**What is asked:**
A: According to the bylaws, what is the Association's specific purpose?
B: Do the following statements agree with the bylaws? Answer yes or no for each, quoting the words that decide it. (i) The Affiliate's bylaws may conflict with the AAUW Bylaws. (ii) AAUW may give fellowships and grants to women and girls. (iii) A member may use the AAUW name to oppose AAUW's policies.

**Reading passage:**
Bylaws

BYLAWS OF THE AMERICAN ASSOCIATION OF UNIVERSITY WOMEN OF READING, PENNSYLVANIA, BRANCH

ARTICLE I. NAME & GOVERNANCE

Section 1. Name. The name of the organization shall be the American Association of University Women (AAUW) Reading (PA) Branch, hereinafter known as the “Affiliate.”

Section 2. Affiliate. AAUW Reading (PA) Branch is an Affiliate of AAUW as defined in Article V.

Section 3. Legal Compliance. The Affiliate shall comply with the requirements of AAUW and federal, state, and local law. The bylaws of this Affiliate shall in no way conflict with the AAUW Bylaws and/or policies.

ARTICLE II. PURPOSE

Section 1. Purpose. As described below in Article V setting out the Affiliate purpose, each Affiliate supports AAUW’s purpose which is set forth in the AAUW bylaws as follows:

The general purposes of the Association shall be in accordance with the requirements of the Internal Revenue Code of 1986, as amended, Section 501(c)(3) such that the Association shall be at all times “organized and operated exclusively for religious, charitable, scientific, literary, or educational purposes” as described in the Code and any corresponding provision of any future United States Internal Revenue Law. In service of the purposes set out in the Articles of Incorporation, the Association’s specific purpose is to advance equity for women and girls. In keeping with this purpose, AAUW may:

a. promote equity, education, and development of opportunities for women and girls that enable them to realize their full potential;

b. provide fellowships and grants to women and girls;

c. cooperate with other organizations having mutual interests;

d. take such other actions as are permitted to a District of Columbia nonprofit corporation consistent with its purpose, the Articles and these Bylaws.

ARTICLE III. USE OF NAME

Section 1. Policies and Programs. The policies and programs of AAUW shall be binding on all members and Affiliates engaged in AAUW activities, and no member or Affiliate shall use the name of AAUW to oppose such policies or programs.

Section 2. Proper Use of Name and Logo. The name and logos of AAUW and this AAUW Affiliate may be used only by Members and Affiliates only according to policies and procedures established by the AAUW Board of Directors.

Section 3. Individual Freedom of Speech. These Bylaws governing use of the name of AAUW shall not abridge the freedom of speech of any AAUW member to speak an opinion in the Member’s own name except that this Article shall govern whether the Member may identify AAUW in conjunction with that opinion.

ARTICLE IV. MEMBERS OF THE ASSOCIATION

Section 1. Membership. The membership of this Affiliate shall consist of individual AAUW members (“Individual Members”) and college/university members (“College/University Members”), as well as other membership categories as determined by AAUW.

Section 2. Member Qualification.

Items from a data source
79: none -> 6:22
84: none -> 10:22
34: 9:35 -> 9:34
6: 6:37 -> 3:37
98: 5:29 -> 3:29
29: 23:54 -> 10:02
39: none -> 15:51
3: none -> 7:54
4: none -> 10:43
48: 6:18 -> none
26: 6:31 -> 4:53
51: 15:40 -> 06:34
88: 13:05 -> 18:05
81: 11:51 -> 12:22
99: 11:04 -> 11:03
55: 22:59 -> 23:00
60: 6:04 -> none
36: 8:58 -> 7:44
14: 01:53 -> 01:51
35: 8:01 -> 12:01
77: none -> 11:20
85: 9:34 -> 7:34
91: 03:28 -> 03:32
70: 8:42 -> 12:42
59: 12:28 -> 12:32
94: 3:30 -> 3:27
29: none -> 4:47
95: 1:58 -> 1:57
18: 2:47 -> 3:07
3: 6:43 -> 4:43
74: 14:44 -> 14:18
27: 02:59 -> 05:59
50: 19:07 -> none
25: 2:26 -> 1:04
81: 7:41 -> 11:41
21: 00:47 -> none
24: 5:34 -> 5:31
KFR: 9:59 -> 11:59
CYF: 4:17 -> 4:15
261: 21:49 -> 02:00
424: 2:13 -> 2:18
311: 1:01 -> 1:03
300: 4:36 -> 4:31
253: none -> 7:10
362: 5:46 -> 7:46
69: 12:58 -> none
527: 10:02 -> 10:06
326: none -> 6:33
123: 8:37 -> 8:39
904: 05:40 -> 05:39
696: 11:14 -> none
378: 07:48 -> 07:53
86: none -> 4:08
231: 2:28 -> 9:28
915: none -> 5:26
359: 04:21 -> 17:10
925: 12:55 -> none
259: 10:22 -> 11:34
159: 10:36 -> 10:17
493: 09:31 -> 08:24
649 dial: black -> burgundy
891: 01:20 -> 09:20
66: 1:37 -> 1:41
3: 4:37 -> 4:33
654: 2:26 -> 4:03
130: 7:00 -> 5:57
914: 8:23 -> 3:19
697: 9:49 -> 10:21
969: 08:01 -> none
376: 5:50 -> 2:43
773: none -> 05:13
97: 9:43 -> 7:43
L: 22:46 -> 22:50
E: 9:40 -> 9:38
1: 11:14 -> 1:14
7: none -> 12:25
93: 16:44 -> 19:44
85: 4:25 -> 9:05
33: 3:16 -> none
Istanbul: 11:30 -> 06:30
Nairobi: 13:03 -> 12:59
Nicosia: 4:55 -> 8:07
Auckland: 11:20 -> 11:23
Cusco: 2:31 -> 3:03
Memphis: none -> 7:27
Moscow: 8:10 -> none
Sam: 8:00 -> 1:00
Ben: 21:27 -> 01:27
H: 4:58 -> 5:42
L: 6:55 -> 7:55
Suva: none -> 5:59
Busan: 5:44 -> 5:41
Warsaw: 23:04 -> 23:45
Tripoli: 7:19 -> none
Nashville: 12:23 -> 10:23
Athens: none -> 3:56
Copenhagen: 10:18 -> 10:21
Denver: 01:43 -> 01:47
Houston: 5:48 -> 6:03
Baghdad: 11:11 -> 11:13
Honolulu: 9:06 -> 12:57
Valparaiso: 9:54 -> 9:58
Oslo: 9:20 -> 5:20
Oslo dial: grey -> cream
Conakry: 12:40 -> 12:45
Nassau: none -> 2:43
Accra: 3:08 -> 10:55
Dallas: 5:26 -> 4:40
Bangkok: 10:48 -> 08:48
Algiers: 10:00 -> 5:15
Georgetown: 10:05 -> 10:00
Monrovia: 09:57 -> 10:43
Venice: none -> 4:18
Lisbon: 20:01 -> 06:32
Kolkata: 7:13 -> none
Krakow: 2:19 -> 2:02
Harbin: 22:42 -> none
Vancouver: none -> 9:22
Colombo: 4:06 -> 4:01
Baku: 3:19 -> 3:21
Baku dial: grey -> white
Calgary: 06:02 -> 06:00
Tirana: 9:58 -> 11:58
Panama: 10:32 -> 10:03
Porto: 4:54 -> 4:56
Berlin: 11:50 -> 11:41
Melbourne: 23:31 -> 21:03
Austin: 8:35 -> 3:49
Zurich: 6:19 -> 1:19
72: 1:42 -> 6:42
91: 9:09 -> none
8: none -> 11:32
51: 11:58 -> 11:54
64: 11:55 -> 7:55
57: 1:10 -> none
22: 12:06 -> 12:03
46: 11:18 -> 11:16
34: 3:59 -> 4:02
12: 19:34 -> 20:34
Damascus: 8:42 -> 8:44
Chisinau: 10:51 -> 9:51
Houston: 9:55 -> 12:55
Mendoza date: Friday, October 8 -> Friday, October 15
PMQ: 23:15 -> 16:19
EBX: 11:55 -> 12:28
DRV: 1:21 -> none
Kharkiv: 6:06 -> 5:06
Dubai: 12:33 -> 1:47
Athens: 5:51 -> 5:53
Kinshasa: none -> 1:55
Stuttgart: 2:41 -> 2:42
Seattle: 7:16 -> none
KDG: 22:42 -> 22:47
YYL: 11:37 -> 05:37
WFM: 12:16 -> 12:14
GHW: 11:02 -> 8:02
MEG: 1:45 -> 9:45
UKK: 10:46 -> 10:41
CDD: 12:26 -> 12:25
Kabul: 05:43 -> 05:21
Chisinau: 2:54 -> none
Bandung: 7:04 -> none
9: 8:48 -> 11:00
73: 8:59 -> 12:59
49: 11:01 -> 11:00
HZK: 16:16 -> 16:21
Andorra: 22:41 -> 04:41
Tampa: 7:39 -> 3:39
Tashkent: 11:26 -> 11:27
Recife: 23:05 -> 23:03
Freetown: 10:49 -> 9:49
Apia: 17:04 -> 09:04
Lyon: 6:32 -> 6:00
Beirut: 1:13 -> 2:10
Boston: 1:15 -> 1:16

**Answers for the tasks:**
A: To advance equity for women and girls.

B:
(i) No: "The bylaws of this Affiliate shall in no way conflict with the AAUW Bylaws and/or policies."
(ii) Yes: "provide fellowships and grants to women and girls"
(iii) No: "no member or Affiliate shall use the name of AAUW to oppose such policies or programs"